[Records for the exercise]
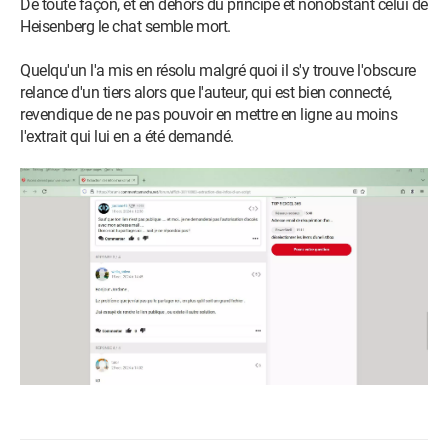
De toute façon, et en dehors du principe et nonobstant celui de
Heisenberg le chat semble mort.
Quelqu'un l'a mis en résolu malgré quoi il s'y trouve l'obscure
relance d'un tiers alors que l'auteur, qui est bien connecté,
revendique de ne pas pouvoir en mettre en ligne au moins
l'extrait qui lui en a été demandé.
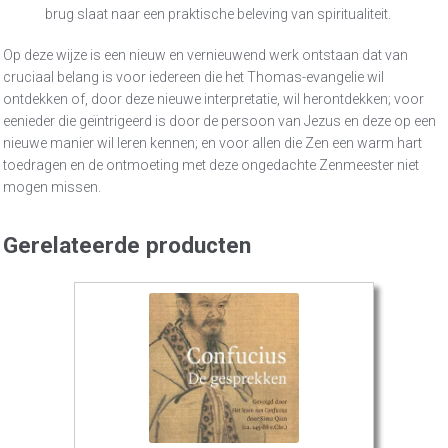
brug slaat naar een praktische beleving van spiritualiteit.
Op deze wijze is een nieuw en vernieuwend werk ontstaan dat van
cruciaal belang is voor iedereen die het Thomas-evangelie wil
ontdekken of, door deze nieuwe interpretatie, wil herontdekken; voor
eenieder die geïntrigeerd is door de persoon van Jezus en deze op een
nieuwe manier wil leren kennen; en voor allen die Zen een warm hart
toedragen en de ontmoeting met deze ongedachte Zenmeester niet
mogen missen.
Gerelateerde producten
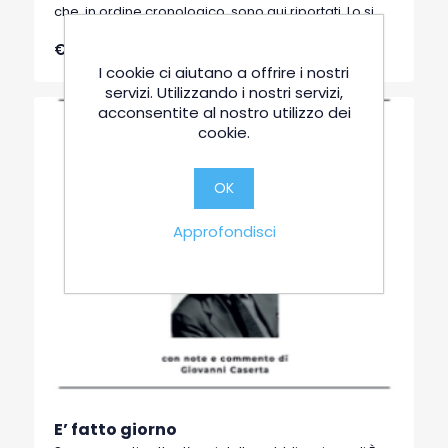
che, in ordine cronologico, sono qui riportati. Lo si
può leggere in forma episodica, per capitoli. Nel
€16,00
centesimo anniversario della nascita, diventa una
rassegna che può suscitare curiosità, stimolo,
I cookie ci aiutano a offrire i nostri
sorpresa, anche perché non si è mai ceduto alle
servizi. Utilizzando i nostri servizi,
mode, alla supina o servile citazione o al nome
acconsentite al nostro utilizzo dei
dominante.
cookie.
OK
Approfondisci
E’ fatto giorno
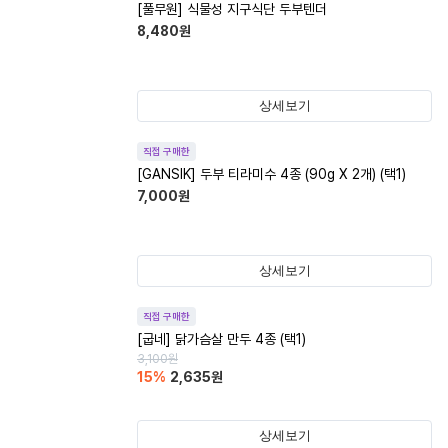
[풀무원] 식물성 지구식단 두부텐더
8,480
원
상세보기
직접 구매한
[GANSIK] 두부 티라미수 4종 (90g X 2개) (택1)
7,000
원
상세보기
직접 구매한
[굽네] 닭가슴살 만두 4종 (택1)
3,100
원
15
%
2,635
원
상세보기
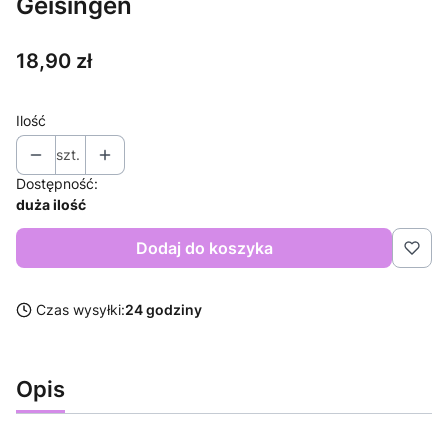
Geisingen
Cena
18,90 zł
Ilość
szt.
Dostępność:
duża ilość
Dodaj do koszyka
Czas wysyłki:
24 godziny
Opis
[/Records for the exercise]
Task description: Your copy should be the entries retyped exactly, with no images in it.

Result for this task:
De toute façon, et en dehors du principe et nonobstant celui de
Heisenberg le chat semble mort.
Quelqu'un l'a mis en résolu malgré quoi il s'y trouve l'obscure
relance d'un tiers alors que l'auteur, qui est bien connecté,
revendique de ne pas pouvoir en mettre en ligne au moins
l'extrait qui lui en a été demandé.
brug slaat naar een praktische beleving van spiritualiteit.
Op deze wijze is een nieuw en vernieuwend werk ontstaan dat van
cruciaal belang is voor iedereen die het Thomas-evangelie wil
ontdekken of, door deze nieuwe interpretatie, wil herontdekken; voor
eenieder die geïntrigeerd is door de persoon van Jezus en deze op een
nieuwe manier wil leren kennen; en voor allen die Zen een warm hart
toedragen en de ontmoeting met deze ongedachte Zenmeester niet
mogen missen.
Gerelateerde producten
che, in ordine cronologico, sono qui riportati. Lo si
può leggere in forma episodica, per capitoli. Nel
€16,00
centesimo anniversario della nascita, diventa una
rassegna che può suscitare curiosità, stimolo,
I cookie ci aiutano a offrire i nostri
sorpresa, anche perché non si è mai ceduto alle
servizi. Utilizzando i nostri servizi,
mode, alla supina o servile citazione o al nome
acconsentite al nostro utilizzo dei
dominante.
cookie.
OK
Approfondisci
E’ fatto giorno
[풀무원] 식물성 지구식단 두부텐더
8,480
원
상세보기
직접 구매한
[GANSIK] 두부 티라미수 4종 (90g X 2개) (택1)
7,000
원
상세보기
직접 구매한
[굽네] 닭가슴살 만두 4종 (택1)
3,100
원
15
%
2,635
원
상세보기
Geisingen
Cena
18,90 zł
Ilość
szt.
Dostępność:
duża ilość
Dodaj do koszyka
Czas wysyłki:
24 godziny
Opis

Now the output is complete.